Who Will Ethically Invest?
Ethical investing is for investors who want to invest their money for noble causes. For example, if an investor thinks that tobacco is unhealthy, then they would avoid companies that produce tobacco or own investments in tobacco-manufacturing companies.
SRI funds avoid investing in controversial areas such as gambling, firearms, tobacco, alcohol, and oil. Here, the investor’s moral value is given critical importance in investment selection.
2. Environmental, Social and Governance Funds (ESG Funds)

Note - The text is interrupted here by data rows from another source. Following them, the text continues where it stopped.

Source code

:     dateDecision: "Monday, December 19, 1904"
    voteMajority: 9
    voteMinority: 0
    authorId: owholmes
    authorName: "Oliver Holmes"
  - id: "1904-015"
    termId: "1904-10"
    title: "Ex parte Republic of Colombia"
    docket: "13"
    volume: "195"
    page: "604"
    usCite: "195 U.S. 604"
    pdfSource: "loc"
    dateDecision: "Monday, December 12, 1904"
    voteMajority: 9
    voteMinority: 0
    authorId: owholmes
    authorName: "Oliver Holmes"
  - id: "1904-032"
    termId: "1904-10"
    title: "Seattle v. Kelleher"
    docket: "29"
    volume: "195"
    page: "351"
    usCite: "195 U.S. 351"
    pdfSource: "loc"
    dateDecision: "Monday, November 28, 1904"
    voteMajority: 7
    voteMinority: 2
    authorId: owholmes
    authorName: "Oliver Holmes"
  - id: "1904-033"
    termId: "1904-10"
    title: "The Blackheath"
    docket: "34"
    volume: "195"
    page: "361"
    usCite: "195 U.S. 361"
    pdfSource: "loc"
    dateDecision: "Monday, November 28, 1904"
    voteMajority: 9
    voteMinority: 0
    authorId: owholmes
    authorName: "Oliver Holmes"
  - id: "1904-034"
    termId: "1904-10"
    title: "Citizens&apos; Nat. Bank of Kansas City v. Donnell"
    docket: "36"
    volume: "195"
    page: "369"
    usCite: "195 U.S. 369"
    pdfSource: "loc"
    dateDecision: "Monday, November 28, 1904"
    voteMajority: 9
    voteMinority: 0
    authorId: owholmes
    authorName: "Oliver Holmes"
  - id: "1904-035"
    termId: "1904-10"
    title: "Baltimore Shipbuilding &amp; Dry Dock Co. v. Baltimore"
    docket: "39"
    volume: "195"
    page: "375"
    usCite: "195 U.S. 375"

Unlike SRI funds, ESG funds consider in their decision-making how environment, social and governance risks and opportunities can cause material impacts on a company’s performance. They can invest in sustainability while maintaining the same level of returns as they would with a standard approach.
3. Impact Funds
Impact funds place equal importance on fund performance. Hence, they aggressively look at creating ethical changes supporting companies that provide certain products and services. Impact funds are suitable for investors who are socially responsible but also want good returns.
4. Faith-based Funds
Faith-based funds only invest in stocks that follow religious values and ideals, and strictly exclude investments that don’t fit the category.
Advantages of Ethical Investing
The investor feels happy when an ethical holding company performs well. They benefit emotionally and financially when the company shares their values.
As more people invest in ethical funds, the investments can grow substantially in the future.
Since ethical investing is gaining importance, it will encourage other businesses to improve their ethical practices to attract funding.
Disadvantages of Ethical Investing
As ethical investing is not a passive strategy, it involves a lot of research to ensure that it aligns with the investor’s values and beliefs.
Ethical investing may not provide optimal returns; hence, the investor sacrifices financial gains for an ethical approach
The fees for ethical investing can be higher due to the research involved in identifying the right investment.
Does Ethical Investing Work?
One key aim of ethical investors is to avoid investing in companies that produce products that are against the social, moral, and religious values of the investor. However, boycotting an evil company by not investing in it doesn’t mean that money is not going to the company.
When an investor purchases a stock, the money goes to the seller of the stock, who is an individual investor and not the company. The company only makes money when it issues new stocks like an initial public offering (IPO). Hence, ethical investors are not punishing the evil companies.
Also, by boycotting a company, ethical investors are reducing the pool of potential shareholders which may reduce the price of the stocks, this only makes it more attractive to unethical investors in the market to buy the stock at these lower prices.
Ethical investing is beneficial to society; however, it needs to fulfill certain elements that are high standards to achieve.
A successful business idea needs to be identified, which will help the world. For example, solar panels are good examples of ethical investing. However, a funding solar panel company that pollutes the environment through its manufacturing process is self-defeating.
If the investor is able to identify a business opportunity that will result in a positive impact on the planet, then there needs to be “additionality” – a path by which the business can lead the company to grow sustainably. However, it is difficult to achieve such an objective in the stock market.
Not investing in unethical companies doesn’t mean they will disappear, in fact they may continue to flourish as other investors seeking high returns will always be available.
Should Investors Stop Ethical Investing?
Ethical investing isn’t a bad thing. It does help companies gain access to capital to grow and fund their CSR (corporate social responsibility) programs. It also gives investors the ability to influence businesses operations and practices towards their personal values and ethics. .
This sometimes comes at a cost of lower financial returns on their portfolio, but the trade off for other benefits makes it worthwhile.
An investor chooses to ethically invest when they want to make a difference in society. Their primary goal from the investment is to meet their moral, social, and religious values, while returns are secondary.
While ethical investing is good, it is an expensive strategy, as thorough research needs to be done to find investments that meet the investor’s primary goal. Also, boycotting investment in unethical companies will not prevent them from continuing to succeed as other investors seeking returns will support them.